Here in Canada, our winters can get intense. This means that our little ones need to be wearing something to get them from the house to the car that is warm and can fend off those frigid winds. My first choice, of course, was another Sherpa coverall, but it seems like they only make them to the 9-month sizes then they switch to jacket styles. Winters here typically mean thick winter jackets, hats, scarves, mittens, snow pants, and heavy-duty boots for our kids, add in a car seat and even if you decide to disregard the manual, it can be hard to get all that bulk in those belts.

Insert dramatic eye roll and sigh here.

Did I mention how easy last winter was?

After searching for the coverall Sherpa suits with no luck, I was out shopping and came across the character onesies.
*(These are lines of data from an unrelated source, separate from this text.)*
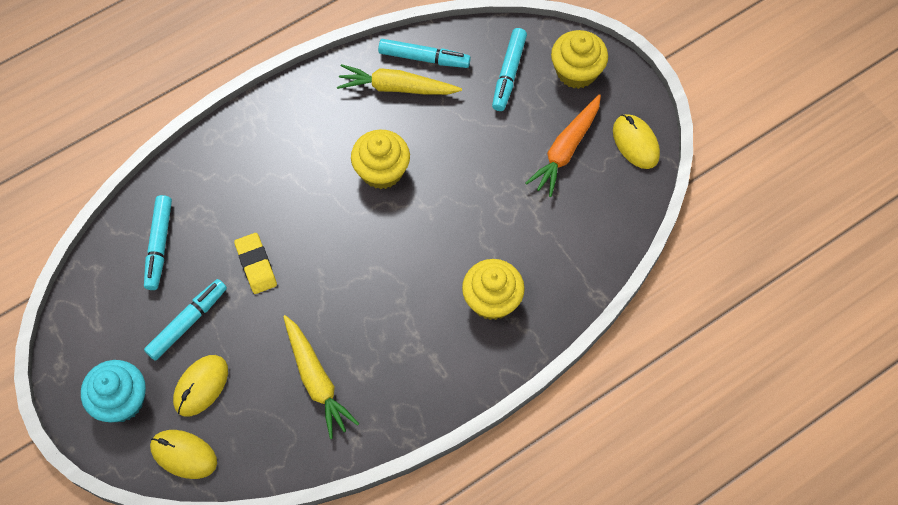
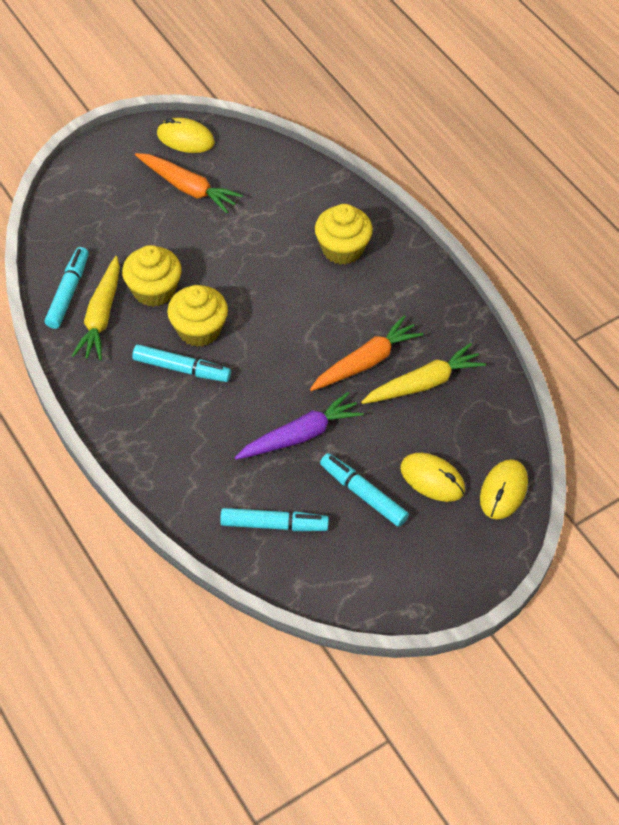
camera: 90 degrees left, 10 degrees down
(121, 400) = (449, 549): turquoise cupcake -> none
(256, 265) = (300, 435): yellow eraser -> purple carrot
(343, 324) = (366, 362): none -> orange carrot
(509, 73) = (97, 226): turquoise marker -> turquoise marker (182, 369)
(576, 72) = (101, 175): yellow cupcake -> yellow cupcake (154, 290)
(635, 143) = (185, 138): yellow mouse -> yellow mouse turned 45 degrees clockwise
As most parents know, these things are warm. Really warm. Too warm to even sleep in despite the fact they are sold as PJs. Most of our kids will wear these around the house, happy to be a shark, unicorn, cat, monkey, even dinosaur, but when they are tucked into bed they complain they are too hot and it gets stripped right off.

That got me thinking.

Are these onesies really that much thicker than the Sherpa suits?

Not by much.

I had finally found a warm, and cute solution. So long as my plans for the day mostly involve my toddler being in the car and stroller (it’s definitely not warm enough to play outside in) that was warm and cute. We bought her a handful of these PJs and would put them over her clothes for outdoor wear.

Sometimes being a parent means you have to use a little creativity to find solutions. She still, of course, has her heavy-duty snowsuit for days she wants to play in the snow, but for the most part, my one-year-old will be snug as a bug in a car seat in her PJ onesies.